I do not have block corruption. I already checked for that. I will also explain why I think I have corrupt data. It is intermittent, but it is causing a very old job to fail. We do not have resources to change the code. It is also very complex. We have found a few corrupt records in 1 table, but we just blew up on a 40 gb table. Export/Import won't work. This is a 10 TB database. I basically need to find the bad data and get rid of it.
These are the things I have done so far:
STEP 1:
I am able to narrow it down to 1 field in a record. This field in this one table has a length of -1.
We running into an ora-600 error when we hit certain records and apply replace(to_char(field)) and we lose connection to the DB. I have a ticket open with oracle on this.
STEP 2:
I do not think the blocks are corrupt becasue I used analyze table validate structure and it came up fine. I do not have dbms_repair installed and I would need to go through an approval process to get it installed (even in a test DB).
Note: Field names have been changed to dummy values.
STEP 3:
The field in question is defined as number (15,3)
When I query the bad data in sqlplus it comes back as .0000. If you insert .0000 into a table, it rounds to 0
What makes it stranger if I query the same record in SQL Developer I get 6.5435 back. So a different value.
This tells me the data is corrupt. I can't figure out an easy way to find it.
STEP 4:
1 select rawtohex(badvar) myrawtohex ,dump(badvar) mydump,length(badvar) mylength
2 FROM mytab
3 where
4* rowid = '<myrowid>'
A325KJ@orpt3> /
MYRAWTOHEX MYDUMP MYLENGTH
-------------------- ---------------------------------------- ----------
C00000 Typ=2 Len=3: 192,0,0 -1
STEP 5:
create table badtable as
select *
from mytab
where length(badvar) = -1
returns 19 records. The data is still corrupted. Now a simple TO_CHAR creates a core dump and not a replace(to_char(badvar))
Step 6:
As stated above we ran into the same error in another table that is 40 gbs (and not partitioned). We have many more tables we may run into this.

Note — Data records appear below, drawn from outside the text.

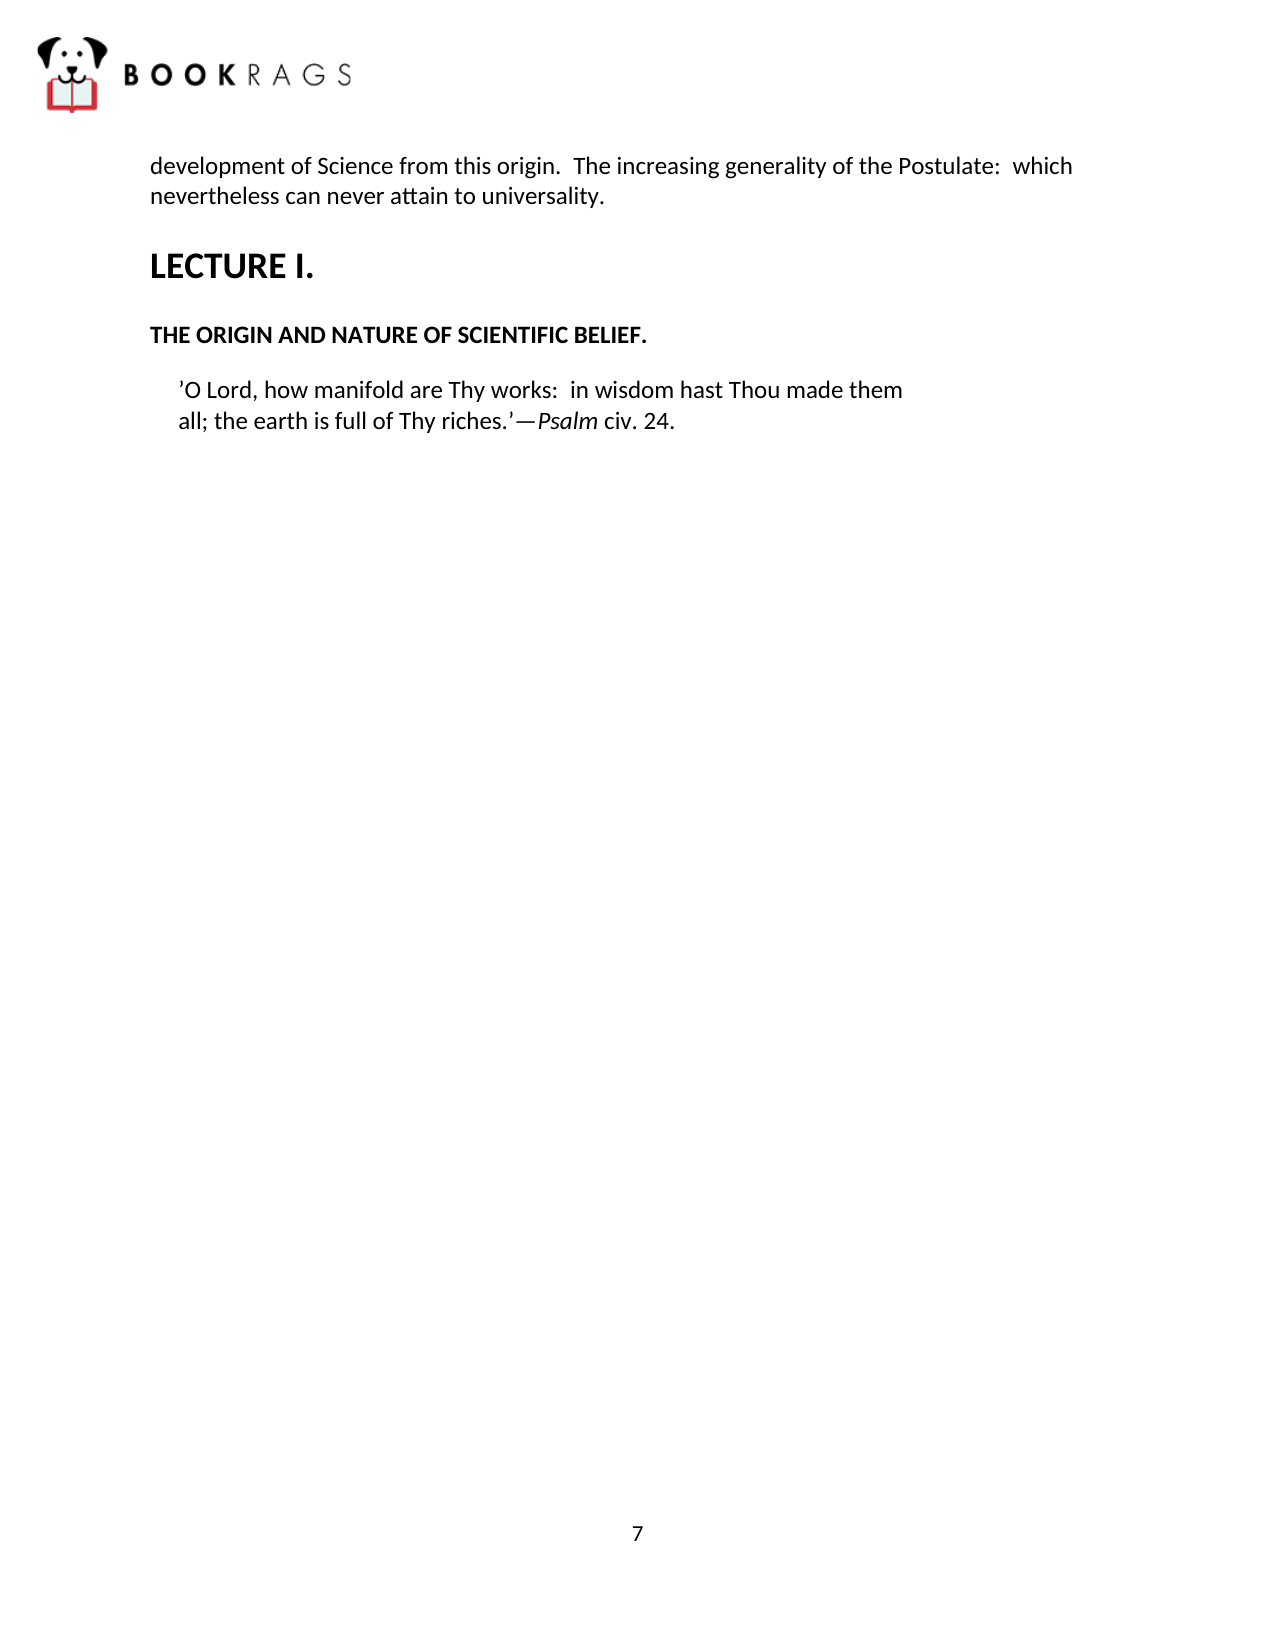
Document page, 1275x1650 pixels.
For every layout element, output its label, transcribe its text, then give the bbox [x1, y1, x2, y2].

picture [37, 37, 351, 113]
text ’O Lord, how manifold are Thy works: in wisdom hast Thou made them all; the earth is full of Thy riches.’—­Psalm civ. 24. [150, 375, 1125, 436]
text THE ORIGIN AND NATURE OF SCIENTIFIC BELIEF. [150, 319, 1125, 350]
text LECTURE I. [150, 242, 1125, 288]
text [150, 150, 1125, 211]
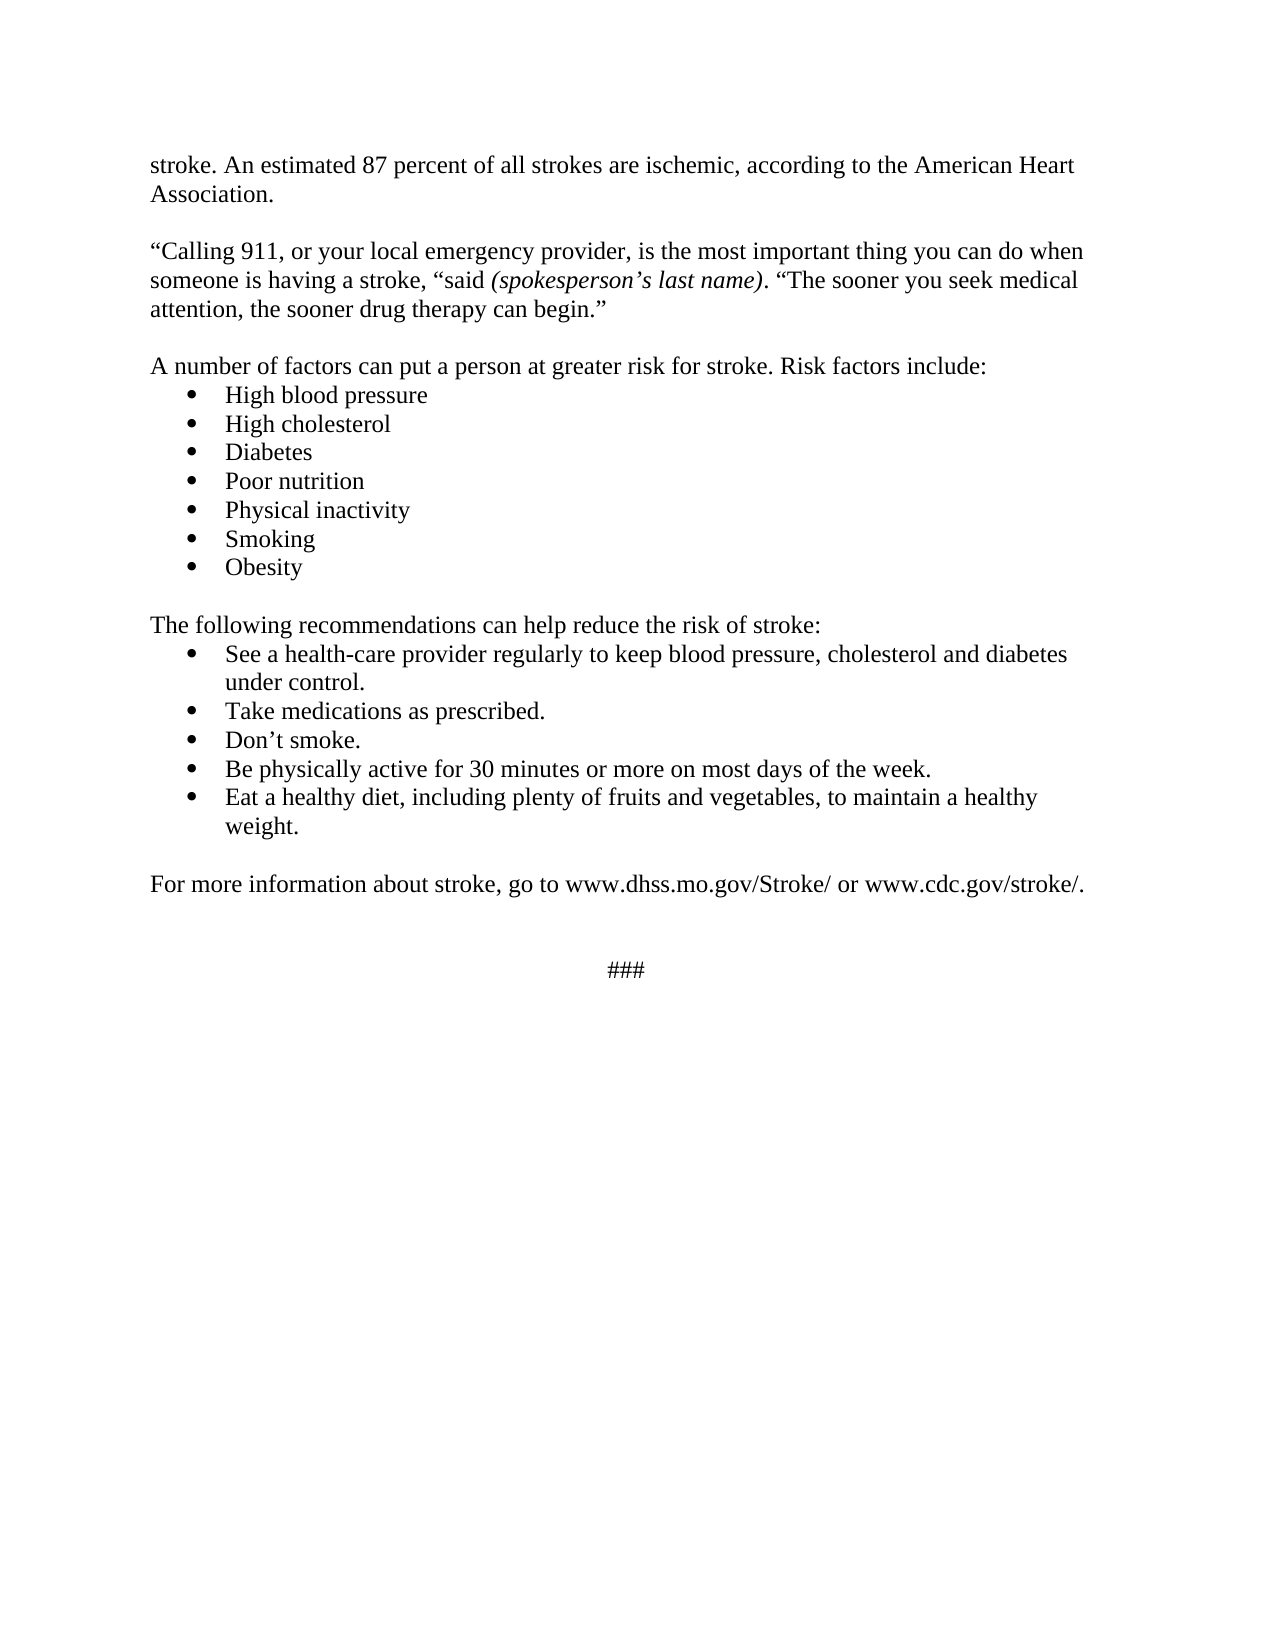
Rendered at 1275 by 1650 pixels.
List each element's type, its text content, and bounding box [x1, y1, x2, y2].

list Physical inactivity [187, 495, 1102, 524]
list Take medications as prescribed. [187, 696, 1102, 725]
list Eat a healthy diet, including plenty of fruits and vegetables, to maintain a healthy weight. [187, 782, 1102, 840]
list Don’t smoke. [187, 725, 1102, 754]
list Smoking [187, 524, 1102, 552]
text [150, 150, 1102, 207]
text A number of factors can put a person at greater risk for stroke. Risk factors include: [150, 351, 1102, 380]
list Obesity [187, 552, 1102, 581]
list Diabetes [187, 437, 1102, 466]
list Be physically active for 30 minutes or more on most days of the week. [187, 754, 1102, 782]
list See a health-care provider regularly to keep blood pressure, cholesterol and diabetes under control. [187, 639, 1102, 696]
text “Calling 911, or your local emergency provider, is the most important thing you can do when someone is having a stroke, “said (spokesperson’s last name). “The sooner you seek medical attention, the sooner drug therapy can begin.” [150, 236, 1102, 322]
text The following recommendations can help reduce the risk of stroke: [150, 610, 1102, 639]
list High cholesterol [187, 409, 1102, 437]
text ### [150, 955, 1102, 984]
text For more information about stroke, go to www.dhss.mo.gov/Stroke/ or www.cdc.gov/stroke/. [150, 869, 1102, 897]
list High blood pressure [187, 380, 1102, 409]
list Poor nutrition [187, 466, 1102, 495]
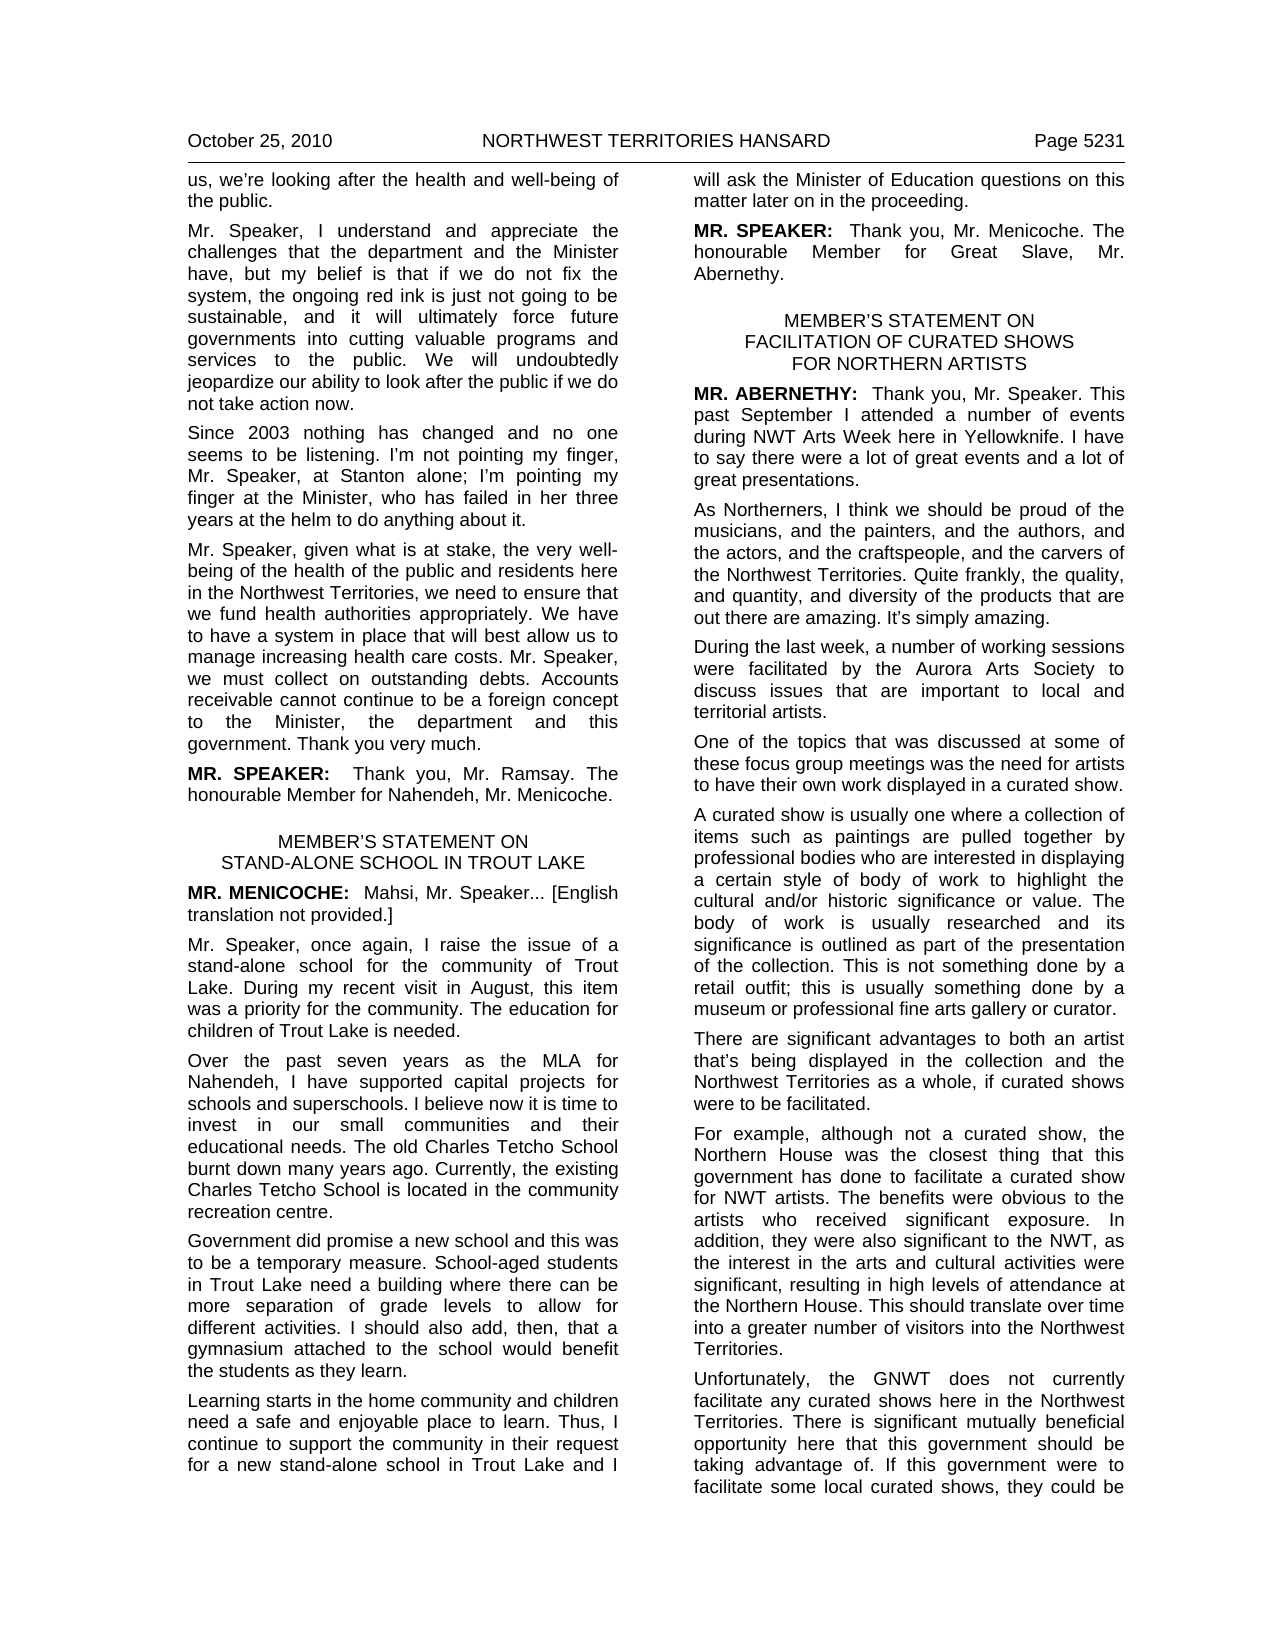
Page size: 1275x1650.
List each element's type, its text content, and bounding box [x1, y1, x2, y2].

text Unfortunately, the GNWT does not currently facilitate any curated shows here in the Northwest Territories. There is significant mutually beneficial opportunity here that this government should be taking advantage of. If this government were to facilitate some local curated shows, they could be circulated through a number of NWT communities. This would demonstrate the talent levels of the NWT and hopefully encourage more residents to participate. Further, the same curated shows could be sent to southern institutions, creating future interest in the Northwest Territories. [694, 1368, 1125, 1497]
subtitle MEMBER’S STATEMENT ON FACILITATION OF CURATED SHOWS FOR NORTHERN ARTISTS [694, 309, 1125, 374]
text Mr. Speaker, I understand and appreciate the challenges that the department and the Minister have, but my belief is that if we do not fix the system, the ongoing red ink is just not going to be sustainable, and it will ultimately force future governments into cutting valuable programs and services to the public. We will undoubtedly jeopardize our ability to look after the public if we do not take action now. [187, 220, 619, 414]
text Mr. Speaker, given what is at stake, the very well-being of the health of the public and residents here in the Northwest Territories, we need to ensure that we fund health authorities appropriately. We have to have a system in place that will best allow us to manage increasing health care costs. Mr. Speaker, we must collect on outstanding debts. Accounts receivable cannot continue to be a foreign concept to the Minister, the department and this government. Thank you very much. [187, 538, 619, 754]
text MR. ABERNETHY: Thank you, Mr. Speaker. This past September I attended a number of events during NWT Arts Week here in Yellowknife. I have to say there were a lot of great events and a lot of great presentations. [694, 382, 1125, 490]
text There are significant advantages to both an artist that’s being displayed in the collection and the Northwest Territories as a whole, if curated shows were to be facilitated. [694, 1028, 1125, 1114]
text A curated show is usually one where a collection of items such as paintings are pulled together by professional bodies who are interested in displaying a certain style of body of work to highlight the cultural and/or historic significance or value. The body of work is usually researched and its significance is outlined as part of the presentation of the collection. This is not something done by a retail outfit; this is usually something done by a museum or professional fine arts gallery or curator. [694, 804, 1125, 1019]
text Over the past seven years as the MLA for Nahendeh, I have supported capital projects for schools and superschools. I believe now it is time to invest in our small communities and their educational needs. The old Charles Tetcho School burnt down many years ago. Currently, the existing Charles Tetcho School is located in the community recreation centre. [187, 1049, 619, 1222]
text MR. SPEAKER: Thank you, Mr. Menicoche. The honourable Member for Great Slave, Mr. Abernethy. [694, 220, 1125, 284]
text Government did promise a new school and this was to be a temporary measure. School-aged students in Trout Lake need a building where there can be more separation of grade levels to allow for different activities. I should also add, then, that a gymnasium attached to the school would benefit the students as they learn. [187, 1230, 619, 1381]
text During the last week, a number of working sessions were facilitated by the Aurora Arts Society to discuss issues that are important to local and territorial artists. [694, 636, 1125, 723]
text Mr. Speaker, once again, I raise the issue of a stand-alone school for the community of Trout Lake. During my recent visit in August, this item was a priority for the community. The education for children of Trout Lake is needed. [187, 933, 619, 1041]
text One of the topics that was discussed at some of these focus group meetings was the need for artists to have their own work displayed in a curated show. [694, 731, 1125, 796]
text Learning starts in the home community and children need a safe and enjoyable place to learn. Thus, I continue to support the community in their request for a new stand-alone school in Trout Lake and I will ask the Minister of Education questions on this matter later on in the proceeding. [694, 168, 1125, 211]
text For example, although not a curated show, the Northern House was the closest thing that this government has done to facilitate a curated show for NWT artists. The benefits were obvious to the artists who received significant exposure. In addition, they were also significant to the NWT, as the interest in the arts and cultural activities were significant, resulting in high levels of attendance at the Northern House. This should translate over time into a greater number of visitors into the Northwest Territories. [694, 1122, 1125, 1360]
text The Minister likes to pull at the heartstrings of the Regular Members and the public by saying, well, we can’t cut services. Health care costs are rising all over the country and it’s as if the Minister and the department are saying, how dare you question us, we’re looking after the health and well-being of the public. [187, 168, 619, 211]
subtitle MEMBER’S STATEMENT ON STAND-ALONE SCHOOL IN TROUT LAKE [187, 830, 619, 873]
text Since 2003 nothing has changed and no one seems to be listening. I’m not pointing my finger, Mr. Speaker, at Stanton alone; I’m pointing my finger at the Minister, who has failed in her three years at the helm to do anything about it. [187, 422, 619, 530]
text MR. SPEAKER: Thank you, Mr. Ramsay. The honourable Member for Nahendeh, Mr. Menicoche. [187, 762, 619, 805]
text MR. MENICOCHE: Mahsi, Mr. Speaker... [English translation not provided.] [187, 882, 619, 925]
text Learning starts in the home community and children need a safe and enjoyable place to learn. Thus, I continue to support the community in their request for a new stand-alone school in Trout Lake and I will ask the Minister of Education questions on this matter later on in the proceeding. [187, 1389, 619, 1476]
text As Northerners, I think we should be proud of the musicians, and the painters, and the authors, and the actors, and the craftspeople, and the carvers of the Northwest Territories. Quite frankly, the quality, and quantity, and diversity of the products that are out there are amazing. It’s simply amazing. [694, 499, 1125, 628]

I don't know if all of bad data will have a length = -1.
Is there a way to scan the whole database for bad data? DB_VERIFY won't work because it looks for corrupt blocks. The blocks can't be corrupt, analyze table validate structure worked and I can query the data without a function.
We have 12-15 year old code that is failing on this. So I can't get the code changed to go around it (not sure of an easy way to do it).
I really just need to find the bad data and delete it.
Edited by: Guess2 on May 4, 2012 11:15 AM